Other natural pools in Tenerife that should not be missed are those of Bajamar, in La Laguna, with all the services and adorned, deservedly, with a blue flag, and those of El Caletón, in the beautiful town of Garachico. They were born with the eruption of Trevejo at the beginning of the 18th century, and they have walkways, steps and diving spots and unforgettable views of the La Culata cliffs.
rough sea pools
To take a dip in a natural pool in Gran Canaria, it is best to go to El Agujero, in Gáldar, or to the spectacular Roque Prieto, in Santa María de la Guía, in a section where the sea usually breaks fiercely and, in those days, it demands the attention of bathers. In the north of the island are the three pools of the Salinas de Agaete, much quieter, ideal for a peaceful bath.

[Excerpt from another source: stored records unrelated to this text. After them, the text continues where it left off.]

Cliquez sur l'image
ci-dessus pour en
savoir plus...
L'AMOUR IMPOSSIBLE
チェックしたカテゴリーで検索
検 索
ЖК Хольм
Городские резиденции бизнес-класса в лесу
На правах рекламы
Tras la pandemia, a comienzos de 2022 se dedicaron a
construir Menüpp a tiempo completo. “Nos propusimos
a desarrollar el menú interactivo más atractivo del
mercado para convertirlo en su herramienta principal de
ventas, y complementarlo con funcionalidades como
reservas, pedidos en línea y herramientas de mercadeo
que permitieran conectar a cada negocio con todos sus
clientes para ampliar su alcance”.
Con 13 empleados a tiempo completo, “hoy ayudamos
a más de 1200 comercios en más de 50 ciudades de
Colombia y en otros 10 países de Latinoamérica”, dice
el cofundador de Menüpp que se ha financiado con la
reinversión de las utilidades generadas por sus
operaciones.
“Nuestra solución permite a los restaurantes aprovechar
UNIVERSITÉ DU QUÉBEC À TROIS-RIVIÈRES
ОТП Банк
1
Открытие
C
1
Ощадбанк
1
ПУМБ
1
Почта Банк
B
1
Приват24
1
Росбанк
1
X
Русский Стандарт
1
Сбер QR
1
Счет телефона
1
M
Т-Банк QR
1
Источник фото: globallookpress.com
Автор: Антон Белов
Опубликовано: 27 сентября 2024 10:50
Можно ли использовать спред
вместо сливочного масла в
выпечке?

As it could not be less, the volcanic DNA of Lanzarote is also very present in its collection of natural pools. El Charco de San Ginés, which is embedded in the very center of Arrecife, and is one of its most recognizable places in the capital of the island, must be noted on the agenda; Los Charcones, very close to Playa Blanca, which extend for almost two kilometers of coastline, creating natural pools of changing shapes, and those of Punta Mujeres, in the northeast of the island, flanked by the beautiful white houses of the town.

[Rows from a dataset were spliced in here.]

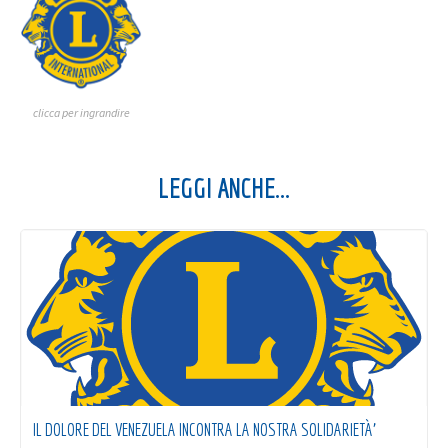
clicca per ingrandire
LEGGI ANCHE...
IL DOLORE DEL VENEZUELA INCONTRA LA NOSTRA SOLIDARIETÀ’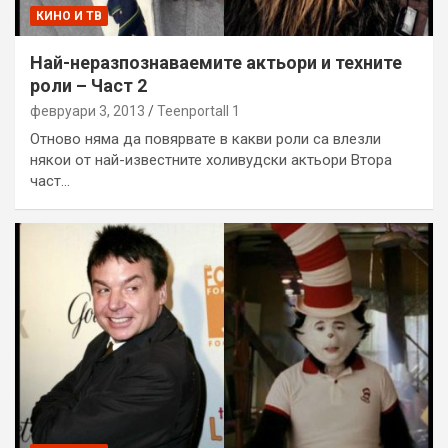
КИНО И ТВ
Най-неразпознаваемите актьори и техните
роли – Част 2
февруари 3, 2013
Teenportall 1
Отново няма да повярвате в какви роли са влезли
някои от най-известните холивудски актьори Втора
част…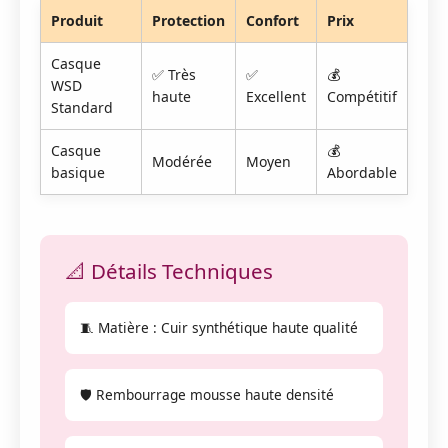
Produit
Protection
Confort
Prix
Casque
✅ Très
✅
💰
WSD
haute
Excellent
Compétitif
Standard
Casque
💰
Modérée
Moyen
basique
Abordable
📐 Détails Techniques
🧵 Matière : Cuir synthétique haute qualité
🛡️ Rembourrage mousse haute densité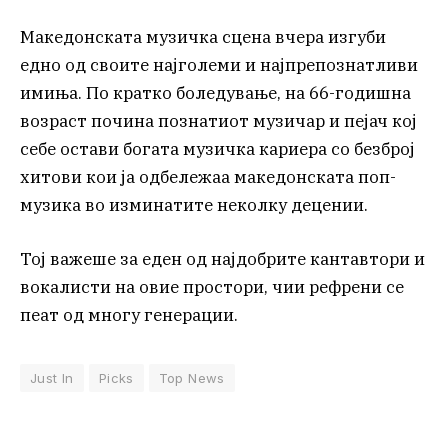
Македонската музичка сцена вчера изгуби
едно од своите најголеми и најпрепознатливи
имиња. По кратко боледување, на 66-годишна
возраст почина познатиот музичар и пејач кој
себе остави богата музичка кариера со безброј
хитови кои ја одбележаа македонската поп-
музика во изминатите неколку децении.
Тој важеше за еден од најдобрите кантавтори и
вокалисти на овие простори, чии рефрени се
пеат од многу генерации.
Just In
Picks
Top News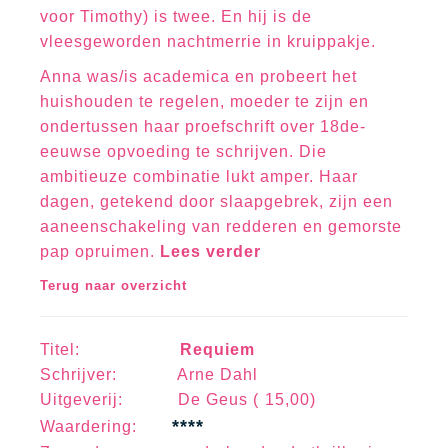
voor Timothy) is twee. En hij is de
vleesgeworden nachtmerrie in kruippakje.
Anna was/is academica en probeert het
huishouden te regelen, moeder te zijn en
ondertussen haar proefschrift over 18de-
eeuwse opvoeding te schrijven. Die
ambitieuze combinatie lukt amper. Haar
dagen, getekend door slaapgebrek, zijn een
aaneenschakeling van redderen en gemorste
pap opruimen.
Lees verder
Terug naar overzicht
Titel:
Requiem
Schrijver: Arne Dahl
Uitgeverij: De Geus ( 15,00)
****
Waa
rd
erin
g: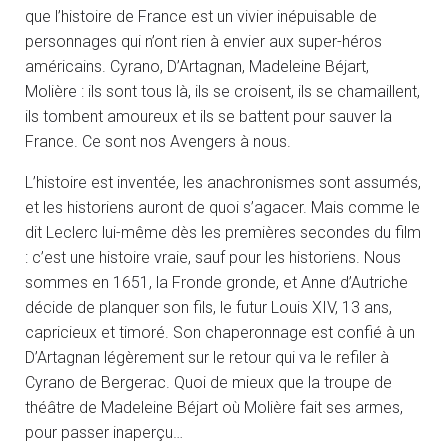
que l’histoire de France est un vivier inépuisable de
personnages qui n’ont rien à envier aux super-héros
américains. Cyrano, D’Artagnan, Madeleine Béjart,
Molière : ils sont tous là, ils se croisent, ils se chamaillent,
ils tombent amoureux et ils se battent pour sauver la
France. Ce sont nos Avengers à nous.
L’histoire est inventée, les anachronismes sont assumés,
et les historiens auront de quoi s’agacer. Mais comme le
dit Leclerc lui-même dès les premières secondes du film
: c’est une histoire vraie, sauf pour les historiens. Nous
sommes en 1651, la Fronde gronde, et Anne d’Autriche
décide de planquer son fils, le futur Louis XIV, 13 ans,
capricieux et timoré. Son chaperonnage est confié à un
D’Artagnan légèrement sur le retour qui va le refiler à
Cyrano de Bergerac. Quoi de mieux que la troupe de
théâtre de Madeleine Béjart où Molière fait ses armes,
pour passer inaperçu…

In Fuerteventura, the enormous Laguna de Playa Barca, in Pájara, very close to Costa Calma, is one of the best beaches on the island. Its waters are shallow ⎯barely 40 centimeters⎯, making it ideal for long walks.

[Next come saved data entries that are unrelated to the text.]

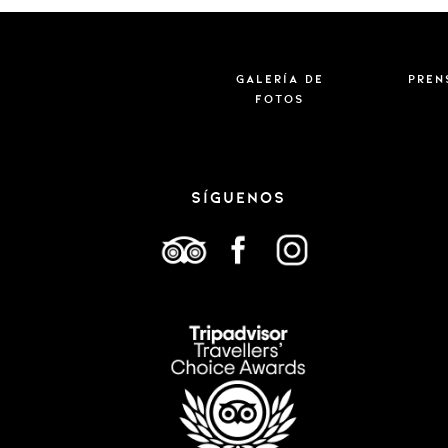
Galería de
Pren
fotos
SÍGUENOS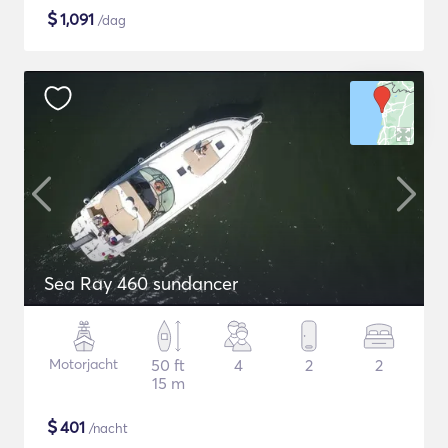
$
1,091
/dag
Sea Ray 460 sundancer
Motorjacht
50 ft
4
2
2
15 m
$
401
/nacht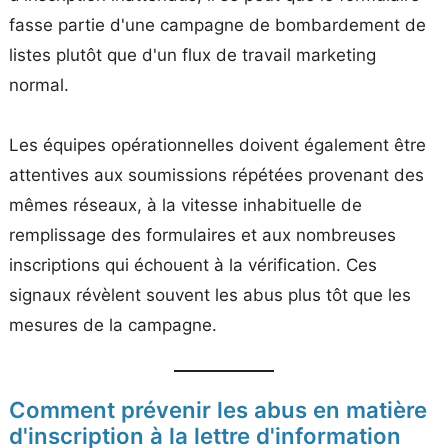
fasse partie d'une campagne de bombardement de
listes plutôt que d'un flux de travail marketing
normal.
Les équipes opérationnelles doivent également être
attentives aux soumissions répétées provenant des
mêmes réseaux, à la vitesse inhabituelle de
remplissage des formulaires et aux nombreuses
inscriptions qui échouent à la vérification. Ces
signaux révèlent souvent les abus plus tôt que les
mesures de la campagne.
Comment prévenir les abus en matière
d'inscription à la lettre d'information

Even the smallest of the Canary Islands have wonderful natural pools. In La Graciosa, the low tide reveals several volcanic pools in some stretches of the coast that not even the most advanced navigators know how to geolocate. And in La Gomera are the pools of Hermigua, in a privileged enclave: to the beauty of the valley that the pools have behind them and the infinite ocean that bathes them, is added the resounding image of four columns of mythological airs that break into a thousand shades at sunset. They are the columns of the old davit of Hermigua, the structures that the Gomerans used, until well into the last century, to load and unload the feluccas (boats) that reached the coast. Ingenious architecture that tells us about the past and that frames, in the most curious way, the relaxing bath in salt water in one of the most beautiful places in the Canary Islands.